> **Texte à analyser**

··········

ISBN 3 - 89508-914-1

    Il est signé par 33 auteurs, tous patentés, comme le professeur Hartwig Altenmüller, directeur du service d’égyptologie de l'université de Hambourg et le Dr. Dorothea Arnold, conservateur en chef du Muséeum of Arts, Dept of Egyptian Antiquities, New-York pour ne citer qu'eux . Un livre de 536 pages, particulièrement intéressant par les renseignements qu'on y trouve sur l’Égypte prédynastique et préhistorique. Reprenons, page 56 le passage qui se réfère à la pyramide de Meïdoum ( Meïdoum est un lieu ) :

- ... Sa pyramide funéraire ( celle de Houny, ou Houni, selon l'orthographe retenue, qui diffère selon les auteurs, de même pour Saqqara ou Sakkarah, ou Djoser, Djozer, etc... ) n'a jusqu'ici pas été retrouvée. Certains chercheurs affirment que la pyramide de Meïdoum a été entreprise par Houni et que Snefrou, le premier roi de la IV° dynastie l'aurait terminée à sa place. Ce pendant cette thèse n'est pas défendable. Rien n'atteste à Meïdoum la présente de Houni (...); la localisation de sa tombe dans la nécropole de Saqqara, où sont ensevelis les hauts fonctionaires de son époque est bien plus vraisemblable (...). En outre on sait maintenant par des graffitis etdes inscriptions que pendant tout l'Ancien et le Moyen Empire (...) aucun des rois n'a terminé ou emprunté ou terminé la pyramide de son prédécesseur (...).

    Apparemment il existerait "plusieurs écoles". Le livre de Siliotti serait ainsi l'émanation d'une "école italo-égytienne", tandis que le second serait celui d'une école arméricano-allemande.

··········

> **Votre tâche**
D'après le texte sur l'Égypte ancienne, combien de pages compte le livre signé par 33 auteurs ? Les lignes suivantes n'ont aucun rapport avec le texte.

Images avec repères corporels localisés:
··········

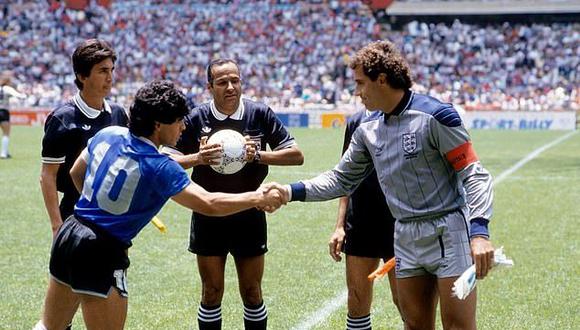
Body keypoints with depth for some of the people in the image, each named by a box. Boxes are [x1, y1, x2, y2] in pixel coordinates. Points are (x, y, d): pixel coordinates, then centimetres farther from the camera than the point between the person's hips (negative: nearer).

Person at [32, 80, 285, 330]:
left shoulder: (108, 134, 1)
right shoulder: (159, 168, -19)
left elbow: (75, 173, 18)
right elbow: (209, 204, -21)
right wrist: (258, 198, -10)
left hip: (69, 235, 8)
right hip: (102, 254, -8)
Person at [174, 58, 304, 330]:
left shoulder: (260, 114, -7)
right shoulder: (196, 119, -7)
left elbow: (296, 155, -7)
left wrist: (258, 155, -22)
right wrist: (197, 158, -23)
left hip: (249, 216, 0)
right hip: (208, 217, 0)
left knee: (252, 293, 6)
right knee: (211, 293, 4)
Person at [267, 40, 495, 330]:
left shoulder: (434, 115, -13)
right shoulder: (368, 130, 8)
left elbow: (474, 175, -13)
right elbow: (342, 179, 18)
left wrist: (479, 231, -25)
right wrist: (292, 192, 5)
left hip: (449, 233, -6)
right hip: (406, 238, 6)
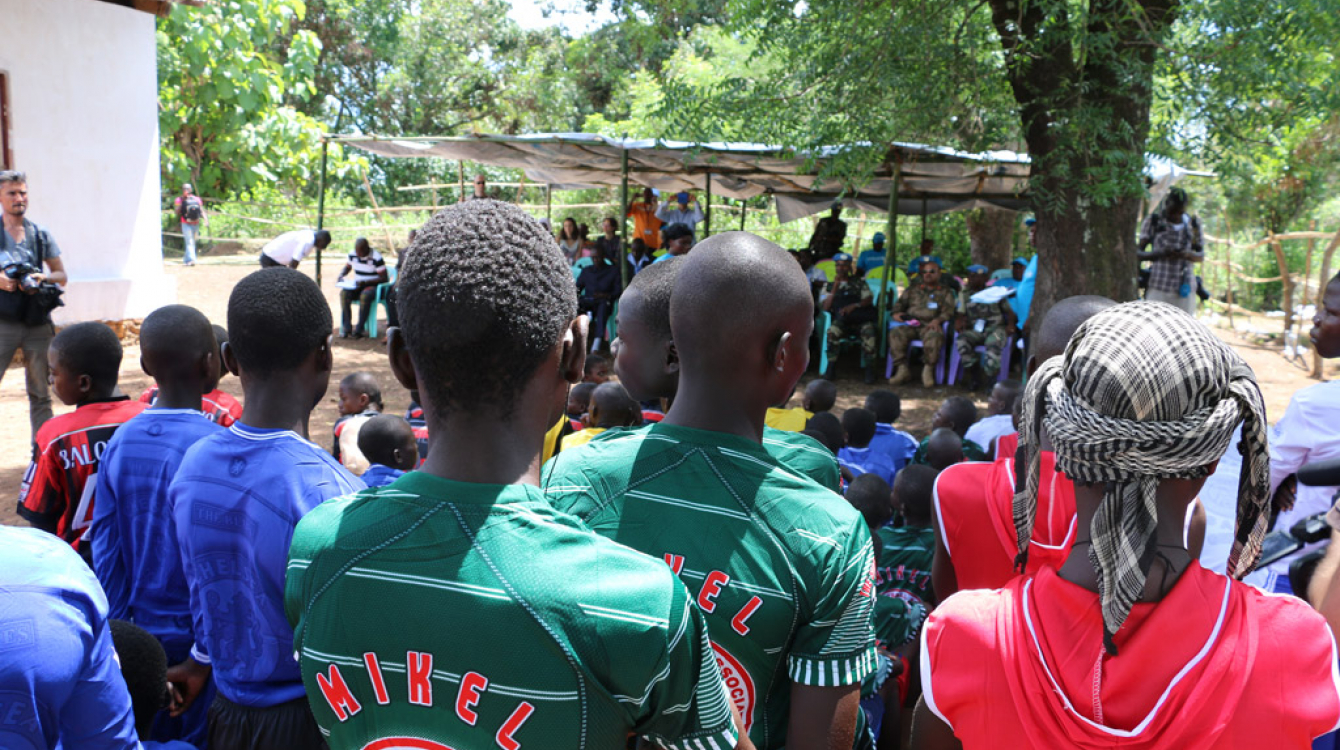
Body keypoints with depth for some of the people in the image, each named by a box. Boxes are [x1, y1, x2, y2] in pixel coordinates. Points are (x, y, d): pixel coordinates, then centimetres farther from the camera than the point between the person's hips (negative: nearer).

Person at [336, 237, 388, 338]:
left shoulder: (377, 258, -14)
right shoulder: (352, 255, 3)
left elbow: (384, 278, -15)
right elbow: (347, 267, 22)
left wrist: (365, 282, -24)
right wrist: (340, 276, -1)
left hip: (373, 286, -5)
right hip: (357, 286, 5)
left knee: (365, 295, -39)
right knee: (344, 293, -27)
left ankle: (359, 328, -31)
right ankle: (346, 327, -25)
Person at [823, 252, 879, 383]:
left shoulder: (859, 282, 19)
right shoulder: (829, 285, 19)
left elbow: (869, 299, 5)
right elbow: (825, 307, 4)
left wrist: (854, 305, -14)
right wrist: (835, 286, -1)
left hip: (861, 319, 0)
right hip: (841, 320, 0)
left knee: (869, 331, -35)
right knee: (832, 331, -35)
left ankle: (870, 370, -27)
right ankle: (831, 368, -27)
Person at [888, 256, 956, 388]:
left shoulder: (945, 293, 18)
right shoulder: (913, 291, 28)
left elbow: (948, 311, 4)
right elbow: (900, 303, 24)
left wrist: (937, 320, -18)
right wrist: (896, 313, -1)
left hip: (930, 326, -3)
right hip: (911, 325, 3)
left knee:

··········

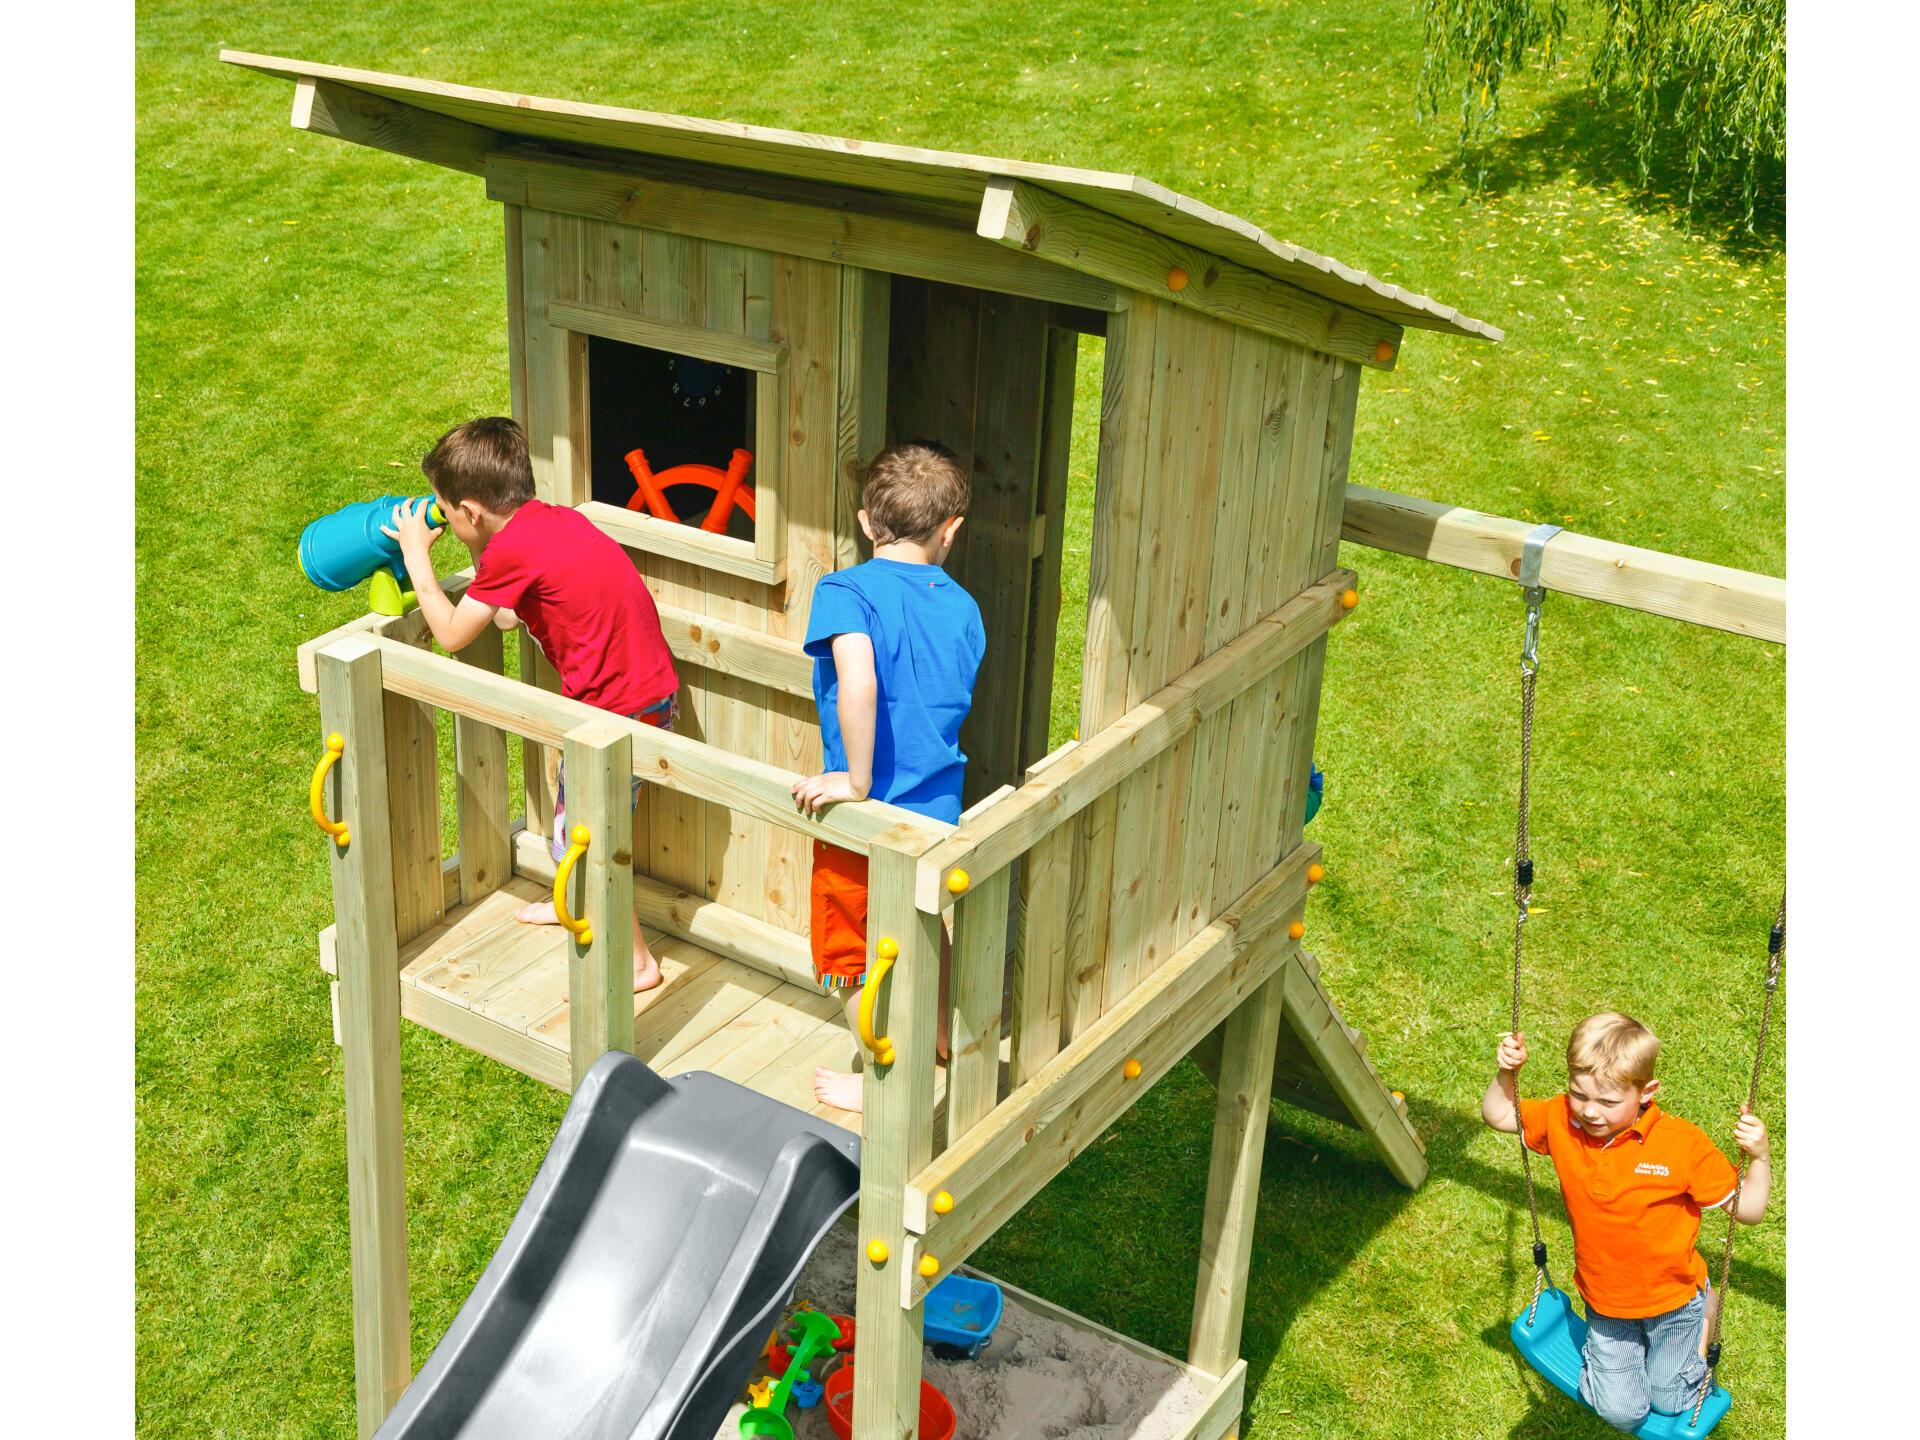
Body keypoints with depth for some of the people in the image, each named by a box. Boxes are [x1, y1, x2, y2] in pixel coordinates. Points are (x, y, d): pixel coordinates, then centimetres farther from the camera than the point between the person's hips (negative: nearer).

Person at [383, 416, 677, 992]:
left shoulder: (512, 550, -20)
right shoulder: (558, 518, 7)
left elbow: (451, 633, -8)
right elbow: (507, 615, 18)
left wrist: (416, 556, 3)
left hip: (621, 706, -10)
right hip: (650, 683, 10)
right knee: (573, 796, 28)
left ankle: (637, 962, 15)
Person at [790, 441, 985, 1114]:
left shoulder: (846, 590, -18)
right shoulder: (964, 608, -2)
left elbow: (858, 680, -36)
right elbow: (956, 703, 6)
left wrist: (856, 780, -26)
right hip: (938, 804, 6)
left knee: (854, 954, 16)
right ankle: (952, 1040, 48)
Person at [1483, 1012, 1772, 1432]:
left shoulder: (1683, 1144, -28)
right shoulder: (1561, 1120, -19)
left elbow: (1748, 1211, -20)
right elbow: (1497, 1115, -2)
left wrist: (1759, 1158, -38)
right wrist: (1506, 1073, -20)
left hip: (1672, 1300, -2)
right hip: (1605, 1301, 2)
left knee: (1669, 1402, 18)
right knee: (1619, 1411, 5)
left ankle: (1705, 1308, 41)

··········

> **Solution**
536 pages.